Discussing the War in a Paris CafeDiscussing the Franco-Prussian war in a Paris Cafe
(Illustrated London News, Sept. 17, 1870)

By “the public sphere” we mean first of all a realm of our social life in which something approaching public opinion can be formed.  Access is guaranteed to all citizens.  A portion of the public sphere comes into being in every conversation in which private individuals assemble to form a public body.  They then behave neither like business or professional people transacting private affairs, nor like members of a constitutional order subject to the legal constraints of a state bureaucracy.  Citizens behave as a public body when they confer in an unrestricted fashion — that is, with the guarantee of freedom of assembly and association and the freedom to express and publish their opinions — about matters of general interest.  In a large public body this kind of communication requires specific means for transmitting information and influencing those who receive it.  Today newspapers and magazines, radio and television are the media of the public sphere.  We speak of the political public sphere in contrast, for instance, to the literary one, when public discussion deals with objects connected to the activity of the state.  Although state authority is so to speak the executor of the political public sphere, it is not a part of it. […]

It is no coincidence that these concepts of the public sphere and public opinion arose for the first time only in the eighteenth century.  They acquire their specific meaning from a concrete historical situation.

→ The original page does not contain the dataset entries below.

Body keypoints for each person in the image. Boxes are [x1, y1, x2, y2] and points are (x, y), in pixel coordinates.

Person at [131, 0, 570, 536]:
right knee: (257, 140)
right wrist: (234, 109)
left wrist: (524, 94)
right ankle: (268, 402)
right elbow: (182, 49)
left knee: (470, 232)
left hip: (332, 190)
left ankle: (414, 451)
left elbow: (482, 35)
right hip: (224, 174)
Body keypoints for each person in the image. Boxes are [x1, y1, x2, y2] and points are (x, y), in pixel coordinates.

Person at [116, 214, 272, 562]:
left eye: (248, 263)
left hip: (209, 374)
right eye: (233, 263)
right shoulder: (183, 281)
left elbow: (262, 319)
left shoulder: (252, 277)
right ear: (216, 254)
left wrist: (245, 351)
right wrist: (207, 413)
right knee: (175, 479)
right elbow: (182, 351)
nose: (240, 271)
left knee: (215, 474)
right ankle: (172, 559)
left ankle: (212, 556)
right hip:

It was at that time that the distinction of “opinion” from “opinion publique” and “public opinion” came about.  Though mere opinions (cultural assumptions, normative attitudes, collective prejudices and values) seem to persist unchanged in their natural form as a kind of sediment of history, public opinion can by definition only come into existence when a reasoning public is presupposed.  Public discussions about the exercise of political power which are both critical in intent and institutionally guaranteed have not always existed — they grew out of a specific phase of bourgeois society and could enter into the order of the bourgeois constitutional state only as a result of a particular constellation of interests.

There is no indication European society of the high middle ages possessed a public sphere as a unique realm distinct from the private sphere. […]

[From Jürgen Habermas, “The Public Sphere: An Encyclopedia Article (1964),” transl. by Sara Lennox and Frank Lennox, New German Critique, 3 (1974): 49-50.]